**Task brief:** Reproduce the lines below with every occurrence of "POCO-Entität" changed to "POCO-Entity", leaving all other text unchanged.

**Supplied material:**
* * *
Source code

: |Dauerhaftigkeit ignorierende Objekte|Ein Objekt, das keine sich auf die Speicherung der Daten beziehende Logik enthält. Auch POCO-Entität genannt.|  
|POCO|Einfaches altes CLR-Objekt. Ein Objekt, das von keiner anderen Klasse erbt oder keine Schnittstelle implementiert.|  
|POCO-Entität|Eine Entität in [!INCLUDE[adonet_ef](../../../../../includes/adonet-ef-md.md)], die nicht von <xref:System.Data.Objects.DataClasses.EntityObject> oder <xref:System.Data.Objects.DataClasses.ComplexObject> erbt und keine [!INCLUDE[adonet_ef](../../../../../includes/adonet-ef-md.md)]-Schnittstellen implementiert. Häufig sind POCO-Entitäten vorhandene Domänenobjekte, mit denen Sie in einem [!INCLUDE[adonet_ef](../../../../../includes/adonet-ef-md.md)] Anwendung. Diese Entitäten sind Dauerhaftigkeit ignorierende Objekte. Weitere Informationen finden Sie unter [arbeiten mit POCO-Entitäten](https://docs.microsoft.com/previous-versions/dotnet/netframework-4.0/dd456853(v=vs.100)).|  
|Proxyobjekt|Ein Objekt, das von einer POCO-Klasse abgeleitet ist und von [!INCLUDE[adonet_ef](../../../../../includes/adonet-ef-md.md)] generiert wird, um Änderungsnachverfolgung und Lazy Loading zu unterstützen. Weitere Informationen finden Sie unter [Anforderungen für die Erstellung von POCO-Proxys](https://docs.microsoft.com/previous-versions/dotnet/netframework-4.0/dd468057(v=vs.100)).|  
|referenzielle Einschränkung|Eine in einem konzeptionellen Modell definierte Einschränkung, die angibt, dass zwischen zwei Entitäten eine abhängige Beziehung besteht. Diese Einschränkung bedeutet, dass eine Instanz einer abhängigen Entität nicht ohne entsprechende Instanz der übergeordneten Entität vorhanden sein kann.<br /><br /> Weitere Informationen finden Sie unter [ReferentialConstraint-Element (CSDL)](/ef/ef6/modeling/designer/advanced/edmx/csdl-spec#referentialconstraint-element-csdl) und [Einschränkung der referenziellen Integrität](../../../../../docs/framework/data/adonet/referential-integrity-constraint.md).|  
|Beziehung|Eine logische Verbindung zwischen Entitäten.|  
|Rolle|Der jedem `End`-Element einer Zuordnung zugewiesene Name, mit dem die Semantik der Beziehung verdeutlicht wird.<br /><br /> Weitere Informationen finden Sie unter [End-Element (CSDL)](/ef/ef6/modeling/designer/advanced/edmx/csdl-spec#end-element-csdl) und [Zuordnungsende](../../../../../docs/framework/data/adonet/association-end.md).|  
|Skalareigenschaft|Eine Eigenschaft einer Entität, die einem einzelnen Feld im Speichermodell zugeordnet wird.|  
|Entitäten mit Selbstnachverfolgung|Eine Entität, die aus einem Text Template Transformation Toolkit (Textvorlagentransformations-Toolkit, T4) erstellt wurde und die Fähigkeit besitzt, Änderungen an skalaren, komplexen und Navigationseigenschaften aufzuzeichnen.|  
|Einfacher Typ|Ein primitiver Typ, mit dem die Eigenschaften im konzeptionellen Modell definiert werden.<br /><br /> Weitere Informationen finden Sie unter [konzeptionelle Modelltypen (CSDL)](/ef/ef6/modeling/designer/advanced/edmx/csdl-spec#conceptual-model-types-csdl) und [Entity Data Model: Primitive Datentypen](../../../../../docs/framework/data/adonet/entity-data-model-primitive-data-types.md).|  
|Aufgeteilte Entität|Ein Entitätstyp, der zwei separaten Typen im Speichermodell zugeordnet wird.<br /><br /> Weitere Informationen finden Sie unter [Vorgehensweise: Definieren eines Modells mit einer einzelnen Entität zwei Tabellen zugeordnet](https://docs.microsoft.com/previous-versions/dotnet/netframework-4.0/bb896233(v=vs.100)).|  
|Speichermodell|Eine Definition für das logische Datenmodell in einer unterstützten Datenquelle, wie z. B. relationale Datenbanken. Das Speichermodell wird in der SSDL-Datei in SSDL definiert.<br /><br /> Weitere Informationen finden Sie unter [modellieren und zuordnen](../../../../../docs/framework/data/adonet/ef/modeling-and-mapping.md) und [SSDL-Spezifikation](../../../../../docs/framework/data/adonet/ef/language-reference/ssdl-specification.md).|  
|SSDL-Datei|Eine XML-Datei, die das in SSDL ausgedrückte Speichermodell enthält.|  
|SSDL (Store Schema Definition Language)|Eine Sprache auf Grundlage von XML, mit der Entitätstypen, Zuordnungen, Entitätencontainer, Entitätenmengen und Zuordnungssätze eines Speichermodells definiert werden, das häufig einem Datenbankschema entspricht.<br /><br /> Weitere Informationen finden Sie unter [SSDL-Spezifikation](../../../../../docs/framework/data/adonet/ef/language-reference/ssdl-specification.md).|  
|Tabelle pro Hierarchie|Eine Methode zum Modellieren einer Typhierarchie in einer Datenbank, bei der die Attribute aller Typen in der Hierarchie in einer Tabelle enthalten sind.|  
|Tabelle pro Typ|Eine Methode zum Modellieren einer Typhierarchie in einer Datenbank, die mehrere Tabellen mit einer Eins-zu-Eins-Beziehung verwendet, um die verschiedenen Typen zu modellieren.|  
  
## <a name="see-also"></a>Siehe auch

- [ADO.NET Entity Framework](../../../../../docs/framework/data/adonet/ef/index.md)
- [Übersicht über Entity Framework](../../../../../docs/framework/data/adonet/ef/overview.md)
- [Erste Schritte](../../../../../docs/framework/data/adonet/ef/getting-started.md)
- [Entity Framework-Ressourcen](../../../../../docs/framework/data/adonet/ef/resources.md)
* * *
**Reply:**
Source code

: |Dauerhaftigkeit ignorierende Objekte|Ein Objekt, das keine sich auf die Speicherung der Daten beziehende Logik enthält. Auch POCO-Entity genannt.|  
|POCO|Einfaches altes CLR-Objekt. Ein Objekt, das von keiner anderen Klasse erbt oder keine Schnittstelle implementiert.|  
|POCO-Entity|Eine Entität in [!INCLUDE[adonet_ef](../../../../../includes/adonet-ef-md.md)], die nicht von <xref:System.Data.Objects.DataClasses.EntityObject> oder <xref:System.Data.Objects.DataClasses.ComplexObject> erbt und keine [!INCLUDE[adonet_ef](../../../../../includes/adonet-ef-md.md)]-Schnittstellen implementiert. Häufig sind POCO-Entityen vorhandene Domänenobjekte, mit denen Sie in einem [!INCLUDE[adonet_ef](../../../../../includes/adonet-ef-md.md)] Anwendung. Diese Entitäten sind Dauerhaftigkeit ignorierende Objekte. Weitere Informationen finden Sie unter [arbeiten mit POCO-Entityen](https://docs.microsoft.com/previous-versions/dotnet/netframework-4.0/dd456853(v=vs.100)).|  
|Proxyobjekt|Ein Objekt, das von einer POCO-Klasse abgeleitet ist und von [!INCLUDE[adonet_ef](../../../../../includes/adonet-ef-md.md)] generiert wird, um Änderungsnachverfolgung und Lazy Loading zu unterstützen. Weitere Informationen finden Sie unter [Anforderungen für die Erstellung von POCO-Proxys](https://docs.microsoft.com/previous-versions/dotnet/netframework-4.0/dd468057(v=vs.100)).|  
|referenzielle Einschränkung|Eine in einem konzeptionellen Modell definierte Einschränkung, die angibt, dass zwischen zwei Entitäten eine abhängige Beziehung besteht. Diese Einschränkung bedeutet, dass eine Instanz einer abhängigen Entität nicht ohne entsprechende Instanz der übergeordneten Entität vorhanden sein kann.<br /><br /> Weitere Informationen finden Sie unter [ReferentialConstraint-Element (CSDL)](/ef/ef6/modeling/designer/advanced/edmx/csdl-spec#referentialconstraint-element-csdl) und [Einschränkung der referenziellen Integrität](../../../../../docs/framework/data/adonet/referential-integrity-constraint.md).|  
|Beziehung|Eine logische Verbindung zwischen Entitäten.|  
|Rolle|Der jedem `End`-Element einer Zuordnung zugewiesene Name, mit dem die Semantik der Beziehung verdeutlicht wird.<br /><br /> Weitere Informationen finden Sie unter [End-Element (CSDL)](/ef/ef6/modeling/designer/advanced/edmx/csdl-spec#end-element-csdl) und [Zuordnungsende](../../../../../docs/framework/data/adonet/association-end.md).|  
|Skalareigenschaft|Eine Eigenschaft einer Entität, die einem einzelnen Feld im Speichermodell zugeordnet wird.|  
|Entitäten mit Selbstnachverfolgung|Eine Entität, die aus einem Text Template Transformation Toolkit (Textvorlagentransformations-Toolkit, T4) erstellt wurde und die Fähigkeit besitzt, Änderungen an skalaren, komplexen und Navigationseigenschaften aufzuzeichnen.|  
|Einfacher Typ|Ein primitiver Typ, mit dem die Eigenschaften im konzeptionellen Modell definiert werden.<br /><br /> Weitere Informationen finden Sie unter [konzeptionelle Modelltypen (CSDL)](/ef/ef6/modeling/designer/advanced/edmx/csdl-spec#conceptual-model-types-csdl) und [Entity Data Model: Primitive Datentypen](../../../../../docs/framework/data/adonet/entity-data-model-primitive-data-types.md).|  
|Aufgeteilte Entität|Ein Entitätstyp, der zwei separaten Typen im Speichermodell zugeordnet wird.<br /><br /> Weitere Informationen finden Sie unter [Vorgehensweise: Definieren eines Modells mit einer einzelnen Entität zwei Tabellen zugeordnet](https://docs.microsoft.com/previous-versions/dotnet/netframework-4.0/bb896233(v=vs.100)).|  
|Speichermodell|Eine Definition für das logische Datenmodell in einer unterstützten Datenquelle, wie z. B. relationale Datenbanken. Das Speichermodell wird in der SSDL-Datei in SSDL definiert.<br /><br /> Weitere Informationen finden Sie unter [modellieren und zuordnen](../../../../../docs/framework/data/adonet/ef/modeling-and-mapping.md) und [SSDL-Spezifikation](../../../../../docs/framework/data/adonet/ef/language-reference/ssdl-specification.md).|  
|SSDL-Datei|Eine XML-Datei, die das in SSDL ausgedrückte Speichermodell enthält.|  
|SSDL (Store Schema Definition Language)|Eine Sprache auf Grundlage von XML, mit der Entitätstypen, Zuordnungen, Entitätencontainer, Entitätenmengen und Zuordnungssätze eines Speichermodells definiert werden, das häufig einem Datenbankschema entspricht.<br /><br /> Weitere Informationen finden Sie unter [SSDL-Spezifikation](../../../../../docs/framework/data/adonet/ef/language-reference/ssdl-specification.md).|  
|Tabelle pro Hierarchie|Eine Methode zum Modellieren einer Typhierarchie in einer Datenbank, bei der die Attribute aller Typen in der Hierarchie in einer Tabelle enthalten sind.|  
|Tabelle pro Typ|Eine Methode zum Modellieren einer Typhierarchie in einer Datenbank, die mehrere Tabellen mit einer Eins-zu-Eins-Beziehung verwendet, um die verschiedenen Typen zu modellieren.|  
  
## <a name="see-also"></a>Siehe auch

- [ADO.NET Entity Framework](../../../../../docs/framework/data/adonet/ef/index.md)
- [Übersicht über Entity Framework](../../../../../docs/framework/data/adonet/ef/overview.md)
- [Erste Schritte](../../../../../docs/framework/data/adonet/ef/getting-started.md)
- [Entity Framework-Ressourcen](../../../../../docs/framework/data/adonet/ef/resources.md)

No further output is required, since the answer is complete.